Sen. Al Franken (D-Minn.) took aim at the Comcast-NBC Universal merger in a Senate Antitrust Subcommittee hearing June 9 on antitrust enforcement, as a top Justice Dept. official promised that the department would not rely on any stakeholders' promises when vetting a merger.
During his questioning of Christine Varney, assistant attorney general for antitrust, Franken focused entirely on that merger and what he said was his "inherent distrust of NBC and Comcast's promises."
Franken said he could not stress enough that "it matters who runs our media companies," which he said influence how people looked at and understood the world. "So, it is a problem when the same company produces the programs and runs the pipes that bring us those programs," he said, adding, "at least it is to me."
Franken repeated his concerns about the percentage of in-house productions on network schedules since the deep-sixing of the financial interest and syndication rules in the early 1990's, and raised the specter of NBCU raising prices for its cable channels to Comcast and other MSOs since the price increase to Comcast would be "from one pocket to another.'
Franken said that NBC had assured Congress when arguing against fin-syn rules that their exit would not result in networks filling their schedules with their own programming. He asked Varney if she was aware of what had happened to NBC's schedule in the wave of that decision, and she had a ready answer. "They relatively promptly favored their own programming," she said. "That's exactly right," he answered.
Varney said she could not comment on Justice's investigation of the proposed joint venture, but when Franken said he did not trust the promises made by Comcast and NBCU, Varney assured him the department did not operate on the honor system.
"Let me assure you, Senator, that we don't rely on promises," she said. "If a transaction is anticompetitive and violates the prohibition on substantially lessening competition, we will block it. We will go to court, and we will block it."
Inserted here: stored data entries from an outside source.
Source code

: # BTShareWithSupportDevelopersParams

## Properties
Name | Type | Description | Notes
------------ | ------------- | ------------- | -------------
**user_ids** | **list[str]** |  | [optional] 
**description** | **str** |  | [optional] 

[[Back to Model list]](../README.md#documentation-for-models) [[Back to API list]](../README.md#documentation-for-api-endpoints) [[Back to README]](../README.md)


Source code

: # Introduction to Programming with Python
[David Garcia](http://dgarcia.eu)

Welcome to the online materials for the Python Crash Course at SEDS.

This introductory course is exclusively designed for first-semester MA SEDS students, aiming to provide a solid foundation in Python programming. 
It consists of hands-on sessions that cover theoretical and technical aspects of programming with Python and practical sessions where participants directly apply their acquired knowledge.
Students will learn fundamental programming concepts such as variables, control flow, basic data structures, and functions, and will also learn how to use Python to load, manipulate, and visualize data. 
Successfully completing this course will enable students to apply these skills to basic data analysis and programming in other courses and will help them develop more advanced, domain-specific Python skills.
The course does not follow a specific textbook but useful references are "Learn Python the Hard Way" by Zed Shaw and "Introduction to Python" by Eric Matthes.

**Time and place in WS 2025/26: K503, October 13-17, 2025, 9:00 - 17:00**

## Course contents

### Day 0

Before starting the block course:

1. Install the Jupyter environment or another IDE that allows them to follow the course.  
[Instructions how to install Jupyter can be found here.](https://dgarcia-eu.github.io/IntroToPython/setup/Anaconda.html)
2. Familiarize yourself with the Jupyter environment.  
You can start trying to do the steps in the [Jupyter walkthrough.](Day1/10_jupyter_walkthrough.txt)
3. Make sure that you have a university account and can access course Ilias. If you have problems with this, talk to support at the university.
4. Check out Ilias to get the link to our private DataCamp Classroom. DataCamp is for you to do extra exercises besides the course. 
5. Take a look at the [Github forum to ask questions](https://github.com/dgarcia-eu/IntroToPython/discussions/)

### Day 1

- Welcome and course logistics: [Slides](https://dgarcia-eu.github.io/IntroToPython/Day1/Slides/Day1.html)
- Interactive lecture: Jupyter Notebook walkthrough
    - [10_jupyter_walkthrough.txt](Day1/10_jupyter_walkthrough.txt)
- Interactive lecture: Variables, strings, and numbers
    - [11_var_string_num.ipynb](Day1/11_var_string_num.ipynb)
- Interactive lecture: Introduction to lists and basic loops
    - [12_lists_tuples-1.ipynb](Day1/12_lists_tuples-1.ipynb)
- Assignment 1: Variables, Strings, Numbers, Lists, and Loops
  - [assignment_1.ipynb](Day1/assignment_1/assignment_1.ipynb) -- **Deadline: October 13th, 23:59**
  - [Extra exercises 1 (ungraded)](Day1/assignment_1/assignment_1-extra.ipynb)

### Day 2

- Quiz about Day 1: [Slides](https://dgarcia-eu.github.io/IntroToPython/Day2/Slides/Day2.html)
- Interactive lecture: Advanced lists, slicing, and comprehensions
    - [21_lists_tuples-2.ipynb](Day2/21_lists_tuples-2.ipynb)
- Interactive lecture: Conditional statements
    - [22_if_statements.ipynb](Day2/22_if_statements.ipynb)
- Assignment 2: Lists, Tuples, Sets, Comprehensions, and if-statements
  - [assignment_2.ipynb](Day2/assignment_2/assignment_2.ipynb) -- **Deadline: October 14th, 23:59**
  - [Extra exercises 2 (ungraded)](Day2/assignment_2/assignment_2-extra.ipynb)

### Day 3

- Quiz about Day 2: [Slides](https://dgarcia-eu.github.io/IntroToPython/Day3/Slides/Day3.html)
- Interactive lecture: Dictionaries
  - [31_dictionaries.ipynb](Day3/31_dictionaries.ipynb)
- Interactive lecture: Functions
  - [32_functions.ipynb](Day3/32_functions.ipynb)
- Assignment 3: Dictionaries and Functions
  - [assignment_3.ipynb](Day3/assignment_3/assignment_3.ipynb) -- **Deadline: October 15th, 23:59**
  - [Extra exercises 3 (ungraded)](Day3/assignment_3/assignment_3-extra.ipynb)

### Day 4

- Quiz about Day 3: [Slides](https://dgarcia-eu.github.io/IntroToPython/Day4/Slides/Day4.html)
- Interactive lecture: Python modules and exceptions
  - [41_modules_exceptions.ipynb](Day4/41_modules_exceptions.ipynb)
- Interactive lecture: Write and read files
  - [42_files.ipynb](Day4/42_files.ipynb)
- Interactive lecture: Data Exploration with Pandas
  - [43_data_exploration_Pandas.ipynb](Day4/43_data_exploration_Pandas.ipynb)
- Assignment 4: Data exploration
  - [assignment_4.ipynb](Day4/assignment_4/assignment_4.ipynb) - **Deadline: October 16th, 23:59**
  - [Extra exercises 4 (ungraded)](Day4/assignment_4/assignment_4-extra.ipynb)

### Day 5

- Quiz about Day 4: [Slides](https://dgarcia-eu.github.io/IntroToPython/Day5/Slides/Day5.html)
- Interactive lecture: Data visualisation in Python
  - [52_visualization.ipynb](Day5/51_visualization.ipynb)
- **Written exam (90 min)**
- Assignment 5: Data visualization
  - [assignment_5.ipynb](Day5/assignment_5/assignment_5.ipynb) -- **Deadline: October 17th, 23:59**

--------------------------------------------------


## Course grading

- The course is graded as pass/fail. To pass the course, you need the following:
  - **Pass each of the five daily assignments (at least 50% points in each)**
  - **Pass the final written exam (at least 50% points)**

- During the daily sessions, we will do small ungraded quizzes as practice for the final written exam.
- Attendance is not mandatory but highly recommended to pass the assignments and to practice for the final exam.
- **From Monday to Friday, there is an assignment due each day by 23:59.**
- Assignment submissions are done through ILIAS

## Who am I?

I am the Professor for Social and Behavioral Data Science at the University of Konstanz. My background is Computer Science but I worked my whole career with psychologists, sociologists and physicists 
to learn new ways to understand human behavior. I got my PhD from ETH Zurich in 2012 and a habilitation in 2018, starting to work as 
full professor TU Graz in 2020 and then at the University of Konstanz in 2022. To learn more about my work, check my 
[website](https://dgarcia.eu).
Varney said she understood Franken's concerns about the merger, which she herself was not discussing specifically, to fall into two categories: "you're concerned about the vertical integration that Comcast owning the pipes is going to favor its own programming and discriminate against other programming, and you are concerned about the overlap in both instances."
She said Franken was right that Comcast-NBCU was a "vertical integration with horizontal overlap" and that Justice would use "all the existing tools" to understand what the competitive marketplace will look like after the transaction. "And should we have the evidence that guides us to the conclusion that this is a transaction that will meet the standards set by the courts and set by the law, we will challenge it."
But she also said that if the parties addressed Justice's concerns, "we would explore how those concerns would be addressed." And if that happened, those would not be promises, but enforceable conditions.
Varney went on to say that anyone violating those conditions could be liable for up to a $10,000 fine per occurrence, a term she said is defined very narrowly so that there could be a "massive number of occurrences."
On the issue of cable bills and possible programming cost increases, Varney had a ready answer. She said Justice would attempt to determine, in any merger, whether there would be a "nontransitory" price increase that would be actionable under antitrust laws. "If you find that evidence, that is certainly something you would consider when you try to determine whether or not you block the merger."
Sen. Arlen Specter (D-Pa.) offered support of Comcast, which he pointed out was a major constituent of his (the operator is based in his state). He said the company had been good actors, that he knew founder Ralph Roberts and chairman Brian Roberts for decades and said they were good corporate citizens who had been fair and equitable in their dealings, and he was sure they would not be raising prices anticompetitively. He pointed out that Franken was talking in hypotheticals and theoreticals.
But Varney also pointed out that a Franken hypothetical about Verizon or AT&T buying a network has actually already happened with a series of consolidations in the drug wholesaling industry.